Dalam pandangan UAS saat itu, KH Abdullah Syukri Zarkasyi adalah sosok yang berwibawa, gagah, cerdas, orator ulung, dan ganteng.
Almarhum juga jago memberi motivasi dan membakar semangat santri atau pelajar.
"Beliau mendekati aula, ya Allah, ganteng, gagah, berwibawa. Beliau memberikan semangat pada kami. Saya ingin seperti dia. Ingin ke Cairo," ujar UAS.
Selain itu, UAS juga ingin bisa bicara lancar di depan orang banyak. Ingin bisa bahasa Arab.
"Dia membakar semangat kami. Dia KH. Abdullah Syukri Zarkasyi, MA. Peristiwa itu tahun 1993," katanya.
Kenangan terakhir UAS dengan almarhum terjadi tahun lalu ketika UAS berkunjung ke Gontor, Jawa Timur.
"Saya hanya berdoa dan memegang tangan beliau. Jari-jemarinya kuat menggenggam tangan saya. Kata keluarga beliau, 'Begitu Kyai merespon'," ujarnya.
Simak kenangan UAS terhadap almarhum secara lengkap berikut ini.
Ustadzabdulsomad_official: Anak-anak kelas VI berjas lengkap dengan dasi berbaris dari pintu gerbang pondok hingga ke aula.
Kami anak-anak kelas satu tegak menanti kedatangan pak Kyai dari Gontor alumni Mesir.
Kami menatapnya dari jauh. Beliau mendekati aula, ya Allah, ganteng, gagah, berwibawa.

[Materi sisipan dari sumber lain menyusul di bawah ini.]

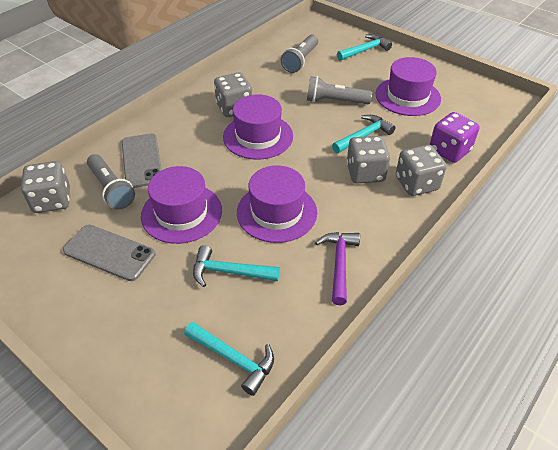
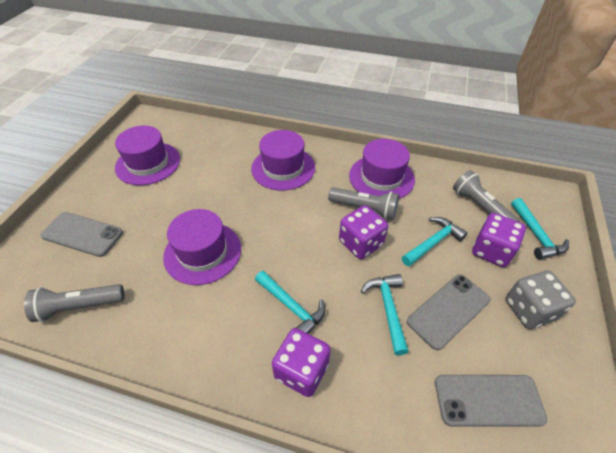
grey dice: 4 -> 1
grey phone: 2 -> 3
purple dice: 1 -> 3
purple hammer: 1 -> 0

Beliau memberikan semangat pada kami.
Saya ingin seperti dia. Ingin ke Cairo. Ingin bisa bicara lancar di depan orang banyak. Ingin bisa bahasa Arab. Dia membakar semangat kami. Dia KH. Abdullah Syukri Zarkasyi, MA. Peristiwa itu tahun 1993.
Tahun lalu saya datang ke rumah beliau.
Saya hanya berdoa dan memegang tangan beliau. Jari-jemarinya kuat menggenggam tangan saya. Kata keluarga beliau, "Begitu Kyai merespon".
Petang ini, dapat kabar, beliau menghadap Allah, kembali ke rahmat-Nya.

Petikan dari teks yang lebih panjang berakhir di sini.